===== Text to read =====

# Sharpening Stone: Arkansas Black vs. Waterstone



## jenglender (Apr 7, 2016)

Hi,
I'm fairly new to sharpening. Following advice in this forum, I bought an Norton India two sided stone, and later an Arkansas Hard (white) stone. I've been improving and learning, and now want to buy one more final stone. I should mention that I am a home user, not a professional chef. 
My natural choice would be an Arkansas Black. However, as far as I understand, it's grit is around 4000. Ultra fine waterstone get to 6000 or even 8000. 
So, my question is: how meaningful is the difference between 4000 and 6000. Should I just buy a 6000 grit water stone and be done with it? Or is 4000 enough for my rather basic purposes?


----------



## brianshaw (Dec 18, 2010)

Interesting question that might lead to a virtual fistfight. 

I’m probably one of the very few on this board that uses Ark stones but not water stones. For me, a set of soft, hard, and black puts a great edge on carbon steel, German steel, and VG-10. My edges are very sharp. Water stone may be more traditional for Japanese knives and faster but Arks can make a great edge too. For me the secret is more about starting with the right stone and not trying to just use the finest when a coarse stone is really needed.

Similar discussion happens on razor forums too. I can assure you, though, that I’m not the only person shaving with an Ark-sharpened razor. And my face is pretty... no significant scars.

Honing On leather, cardboard, balsa with “rouge”, etc often makes up the difference between the fine grit of an Ark Black and a finer grit waterstone.


----------



## brianshaw (Dec 18, 2010)

Here's an affordable supplier that has been very reliable for me. Really nice product!

http://www.naturalwhetstone.com/productssharpening3.htm


----------



## rick alan (Nov 15, 2012)

Arks are all very slow cutting for their "effective" grit. Particle sizes within their matrix are much lower in grit number designation (typically between 1-2K) than their actual effective grit. My hard translucent ark is way up their, like maybe even minimum 20K, maybe even 40-60K for all I know, strictly for razors, much as the surgical black. Arks are especially not well suited for knives in the 60RC+ range, best with softer carbons.

For German stainless, whereas I used to go quite high, I now somewhat follow Benuser's advice, sharpening on 1K, then deburring and micro-beveling on 6K works nicely, giving a relatively refined but toothy edge.

The hard fine-grained stuff, like typical Japanese, you can take right to 8K for general use, and even higher for really fine/thin cuts. But many stop at 3K. I'm always thin-slicing, and refined edges really fall through a lot of stuff so nicely.


----------

=====

- **Written tasks**:
#1 In the forum thread on sharpening stones, write out the stretch from "Interesting question that" through "finer grit waterstone." again, putting "suede" in place of "leather".
#2 According to the forum thread on sharpening stones, what stone did jenglender buy after the Norton India two-sided stone?
The listing after this point is separate material, unrelated to the forum thread on sharpening stones.

===== Provided records =====

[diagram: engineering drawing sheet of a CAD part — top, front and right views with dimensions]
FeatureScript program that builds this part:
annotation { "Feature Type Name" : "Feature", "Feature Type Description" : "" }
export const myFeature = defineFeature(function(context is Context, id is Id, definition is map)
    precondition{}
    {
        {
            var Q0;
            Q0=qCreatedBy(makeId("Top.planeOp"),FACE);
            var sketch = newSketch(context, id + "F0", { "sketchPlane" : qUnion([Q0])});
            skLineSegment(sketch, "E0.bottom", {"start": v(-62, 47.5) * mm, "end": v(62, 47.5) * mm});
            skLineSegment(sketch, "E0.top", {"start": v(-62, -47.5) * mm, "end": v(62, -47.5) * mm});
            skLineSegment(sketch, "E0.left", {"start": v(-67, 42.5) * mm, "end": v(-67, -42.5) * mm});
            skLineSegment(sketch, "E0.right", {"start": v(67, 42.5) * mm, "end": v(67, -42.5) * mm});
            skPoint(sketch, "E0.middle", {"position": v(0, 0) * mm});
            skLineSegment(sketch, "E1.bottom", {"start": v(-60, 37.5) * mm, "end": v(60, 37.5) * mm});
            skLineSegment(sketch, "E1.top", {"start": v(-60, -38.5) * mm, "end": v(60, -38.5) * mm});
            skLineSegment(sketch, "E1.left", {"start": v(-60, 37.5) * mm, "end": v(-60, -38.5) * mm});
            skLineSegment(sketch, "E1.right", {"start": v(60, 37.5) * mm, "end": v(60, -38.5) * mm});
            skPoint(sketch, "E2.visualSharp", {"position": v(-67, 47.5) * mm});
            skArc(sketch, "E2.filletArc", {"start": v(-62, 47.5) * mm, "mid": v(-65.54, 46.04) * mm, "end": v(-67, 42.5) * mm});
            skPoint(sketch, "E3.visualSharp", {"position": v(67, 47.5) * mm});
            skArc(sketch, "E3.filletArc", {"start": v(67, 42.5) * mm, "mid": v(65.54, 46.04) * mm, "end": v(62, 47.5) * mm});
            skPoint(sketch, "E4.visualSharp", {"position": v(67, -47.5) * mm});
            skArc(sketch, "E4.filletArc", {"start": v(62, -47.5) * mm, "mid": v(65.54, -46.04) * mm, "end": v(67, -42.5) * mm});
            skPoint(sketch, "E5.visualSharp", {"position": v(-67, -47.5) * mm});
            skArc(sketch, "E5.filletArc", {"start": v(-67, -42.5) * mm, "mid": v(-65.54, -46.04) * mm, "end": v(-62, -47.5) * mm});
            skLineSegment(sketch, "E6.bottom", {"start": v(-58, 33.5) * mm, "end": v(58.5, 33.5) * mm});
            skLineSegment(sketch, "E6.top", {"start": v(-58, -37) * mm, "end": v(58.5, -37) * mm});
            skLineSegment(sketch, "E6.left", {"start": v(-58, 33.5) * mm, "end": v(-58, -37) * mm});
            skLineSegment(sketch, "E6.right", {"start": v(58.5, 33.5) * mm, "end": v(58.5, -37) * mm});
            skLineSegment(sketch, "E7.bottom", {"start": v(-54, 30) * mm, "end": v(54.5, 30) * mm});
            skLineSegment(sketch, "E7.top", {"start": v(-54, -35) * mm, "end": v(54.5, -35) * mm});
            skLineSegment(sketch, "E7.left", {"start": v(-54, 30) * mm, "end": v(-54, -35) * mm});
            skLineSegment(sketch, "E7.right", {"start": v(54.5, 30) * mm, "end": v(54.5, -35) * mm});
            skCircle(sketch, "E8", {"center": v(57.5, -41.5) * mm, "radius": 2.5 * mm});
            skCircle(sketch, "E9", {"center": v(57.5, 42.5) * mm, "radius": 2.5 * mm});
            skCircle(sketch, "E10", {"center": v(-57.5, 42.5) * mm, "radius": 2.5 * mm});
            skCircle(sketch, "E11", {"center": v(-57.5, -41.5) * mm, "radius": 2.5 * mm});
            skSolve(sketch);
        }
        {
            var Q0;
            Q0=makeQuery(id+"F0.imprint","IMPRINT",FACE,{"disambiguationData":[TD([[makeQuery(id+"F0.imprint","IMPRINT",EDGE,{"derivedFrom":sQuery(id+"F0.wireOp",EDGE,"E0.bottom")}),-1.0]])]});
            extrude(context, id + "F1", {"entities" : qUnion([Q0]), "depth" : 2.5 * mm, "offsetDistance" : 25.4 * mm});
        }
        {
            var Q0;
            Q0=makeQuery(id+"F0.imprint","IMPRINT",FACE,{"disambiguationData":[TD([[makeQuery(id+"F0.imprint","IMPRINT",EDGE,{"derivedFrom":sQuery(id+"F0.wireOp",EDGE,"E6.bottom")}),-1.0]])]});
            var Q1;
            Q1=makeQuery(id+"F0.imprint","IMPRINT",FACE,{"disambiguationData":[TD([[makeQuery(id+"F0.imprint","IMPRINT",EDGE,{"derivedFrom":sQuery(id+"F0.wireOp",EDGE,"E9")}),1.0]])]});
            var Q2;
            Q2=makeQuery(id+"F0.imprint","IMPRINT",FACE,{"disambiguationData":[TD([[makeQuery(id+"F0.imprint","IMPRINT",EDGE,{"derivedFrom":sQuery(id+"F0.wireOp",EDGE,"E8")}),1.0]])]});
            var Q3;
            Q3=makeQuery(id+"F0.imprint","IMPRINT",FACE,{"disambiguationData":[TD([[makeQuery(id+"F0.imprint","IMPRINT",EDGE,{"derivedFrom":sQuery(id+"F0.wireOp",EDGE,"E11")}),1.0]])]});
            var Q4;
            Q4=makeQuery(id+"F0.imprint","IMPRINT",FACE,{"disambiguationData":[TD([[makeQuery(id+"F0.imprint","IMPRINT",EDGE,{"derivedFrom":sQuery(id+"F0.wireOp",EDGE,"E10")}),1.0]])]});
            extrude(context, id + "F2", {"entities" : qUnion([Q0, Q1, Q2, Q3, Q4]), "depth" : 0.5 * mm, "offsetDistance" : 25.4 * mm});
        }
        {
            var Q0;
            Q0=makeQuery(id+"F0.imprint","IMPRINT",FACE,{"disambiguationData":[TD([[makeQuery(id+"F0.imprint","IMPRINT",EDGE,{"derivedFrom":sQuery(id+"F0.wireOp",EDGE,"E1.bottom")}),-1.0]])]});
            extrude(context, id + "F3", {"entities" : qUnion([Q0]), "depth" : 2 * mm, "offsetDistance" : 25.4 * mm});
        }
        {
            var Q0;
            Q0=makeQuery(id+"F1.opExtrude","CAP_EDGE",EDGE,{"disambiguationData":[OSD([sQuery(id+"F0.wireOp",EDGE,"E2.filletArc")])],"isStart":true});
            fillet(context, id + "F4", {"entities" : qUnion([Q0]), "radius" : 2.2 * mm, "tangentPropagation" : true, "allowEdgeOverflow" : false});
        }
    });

=====

- **Correct answers**:
#1
Interesting question that might lead to a virtual fistfight. 

I’m probably one of the very few on this board that uses Ark stones but not water stones. For me, a set of soft, hard, and black puts a great edge on carbon steel, German steel, and VG-10. My edges are very sharp. Water stone may be more traditional for Japanese knives and faster but Arks can make a great edge too. For me the secret is more about starting with the right stone and not trying to just use the finest when a coarse stone is really needed.

Similar discussion happens on razor forums too. I can assure you, though, that I’m not the only person shaving with an Ark-sharpened razor. And my face is pretty... no significant scars.

Honing On suede, cardboard, balsa with “rouge”, etc often makes up the difference between the fine grit of an Ark Black and a finer grit waterstone.

#2 An Arkansas Hard (white) stone.